Open
Description
Both first order derivative of tfq layers and higher order gradient of non tfq layers work with GradientTape
as follows:
x = tf.Variable(initial_value=0.2)
with tf.GradientTape() as t:
with tf.GradientTape() as t2:
y = x**3
g = t2.gradient(y, x)
print(g)
g2 = t.gradient(g, x)
print(g2)
##########
a = sy.Symbol("a")
c = cirq.Circuit()
c.append(cirq.rx(a)(cirq.GridQubit(0,0)))
model = tfq.layers.PQC(c, operators=[cirq.Z(cirq.GridQubit(0,0))])
with tf.GradientTape() as t:
o = model(tfq.convert_to_tensor([cirq.Circuit()]))[0,0]

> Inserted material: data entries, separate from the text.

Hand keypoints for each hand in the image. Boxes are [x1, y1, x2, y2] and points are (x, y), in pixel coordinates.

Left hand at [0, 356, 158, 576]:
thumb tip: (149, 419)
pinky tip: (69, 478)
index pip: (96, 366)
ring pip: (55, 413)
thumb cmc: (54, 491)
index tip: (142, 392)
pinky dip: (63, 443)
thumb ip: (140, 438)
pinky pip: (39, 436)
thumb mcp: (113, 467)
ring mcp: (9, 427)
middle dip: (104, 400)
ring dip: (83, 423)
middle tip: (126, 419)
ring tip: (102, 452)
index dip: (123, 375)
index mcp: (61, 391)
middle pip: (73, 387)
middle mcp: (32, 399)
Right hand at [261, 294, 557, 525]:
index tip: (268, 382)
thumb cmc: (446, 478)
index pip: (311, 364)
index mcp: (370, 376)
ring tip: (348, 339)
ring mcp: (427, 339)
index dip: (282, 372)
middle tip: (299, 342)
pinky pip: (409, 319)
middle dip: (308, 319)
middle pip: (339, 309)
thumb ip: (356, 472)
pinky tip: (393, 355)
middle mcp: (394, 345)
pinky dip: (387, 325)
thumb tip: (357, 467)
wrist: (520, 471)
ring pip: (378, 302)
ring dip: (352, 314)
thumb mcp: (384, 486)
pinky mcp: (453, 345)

g = t.gradient(o, model.variables)
print(g)
However the following doesn't work, with tensorflow error as
InvalidArgumentError: Operation 'cond' has no attr named '_XlaCompile'. ValueError: Insufficient elements in branch_graphs[0].outputs. Expected: 6 Actual: 5
a = sy.Symbol("a")
c = cirq.Circuit()
c.append(cirq.rx(a)(cirq.GridQubit(0,0)))
model = tfq.layers.PQC(c, operators=[cirq.Z(cirq.GridQubit(0,0))])
with tf.GradientTape() as t:
with tf.GradientTape() as t2:
o = model(tfq.convert_to_tensor([cirq.Circuit()]))[0,0]
g = t2.gradient(o, model.variables)
print(g)
g2 = t.gradient(g, model.variables)
print(g2)
Is my code wrong or tfq layers have special issues in terms of higher order gradients due to the way AD is implemented in these layers?